**GOAL OF THE EXERCISE**
The lines wanted are those from the one containing "vase: none [236,159,258,204]" to the last line of the entries below; output them exactly, leaving out pictures.
[[ EXTRACTED INFORMATION open ]]
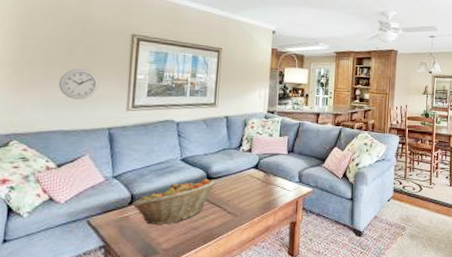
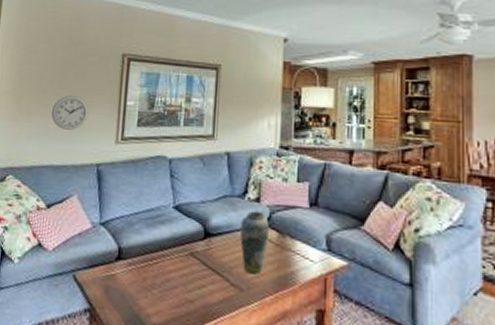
fruit basket: present [132,178,217,224] -> none [119,234,217,291]
vase: none [236,159,258,204] -> present [240,210,269,275]

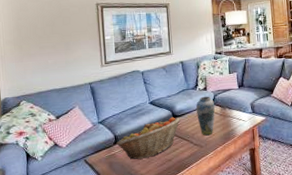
wall clock: present [51,95,89,130] -> none [48,37,77,63]
fruit basket: none [119,234,217,291] -> present [116,117,181,160]

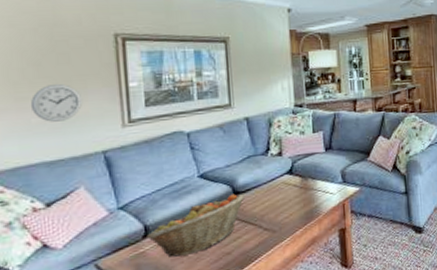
wall clock: none [48,37,77,63] -> present [30,83,82,122]
vase: present [196,96,215,136] -> none [267,163,293,217]

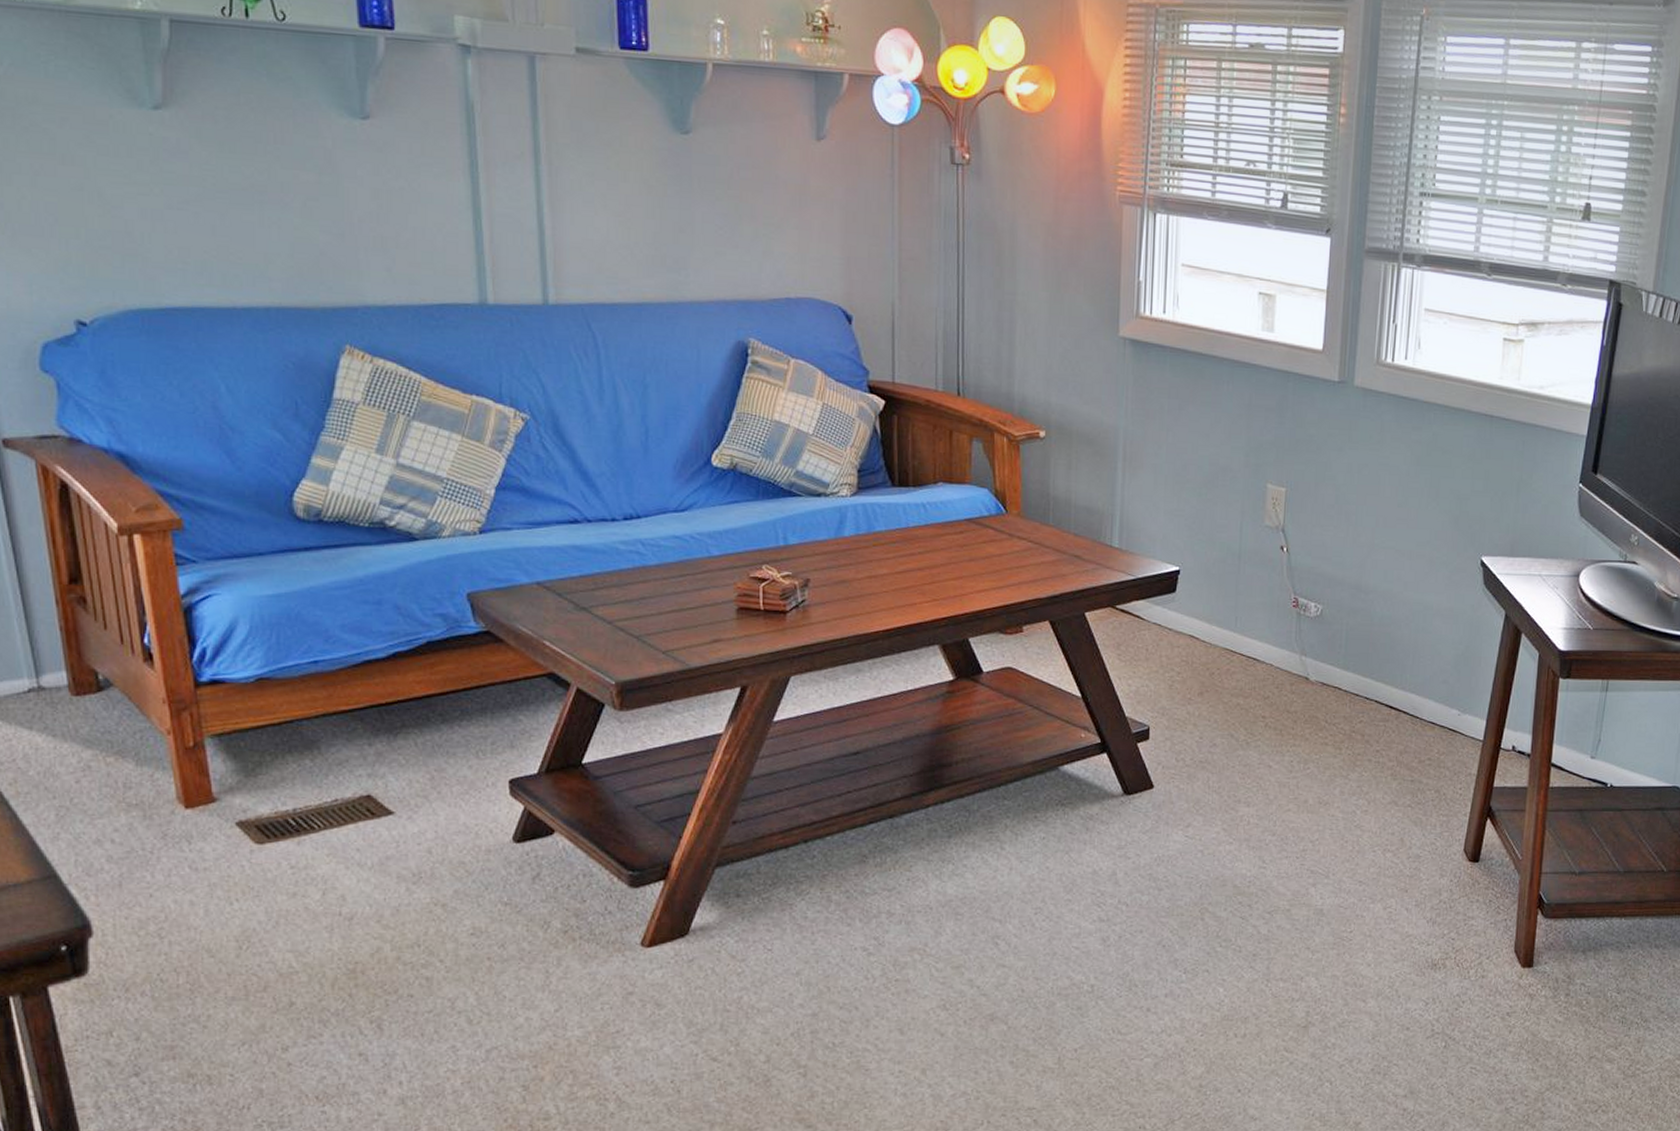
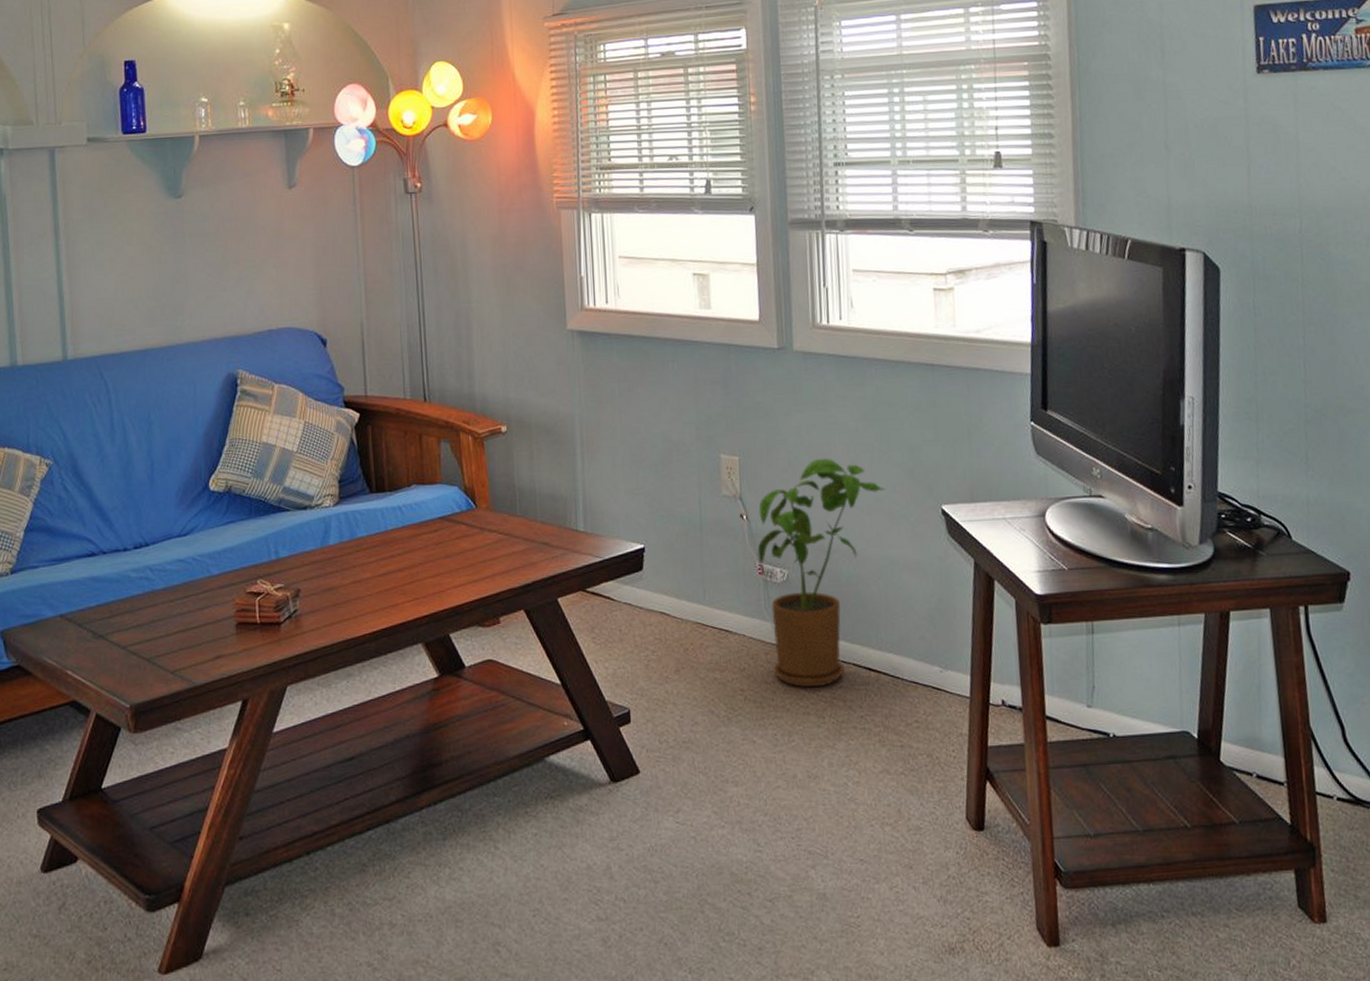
house plant: none [1294,498,1430,720] -> present [757,458,886,688]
[[ EXTRACTED INFORMATION closed ]]
**TASK OUTPUT**
vase: none [236,159,258,204] -> present [240,210,269,275]

wall clock: present [51,95,89,130] -> none [48,37,77,63]
fruit basket: none [119,234,217,291] -> present [116,117,181,160]

wall clock: none [48,37,77,63] -> present [30,83,82,122]
vase: present [196,96,215,136] -> none [267,163,293,217]

house plant: none [1294,498,1430,720] -> present [757,458,886,688]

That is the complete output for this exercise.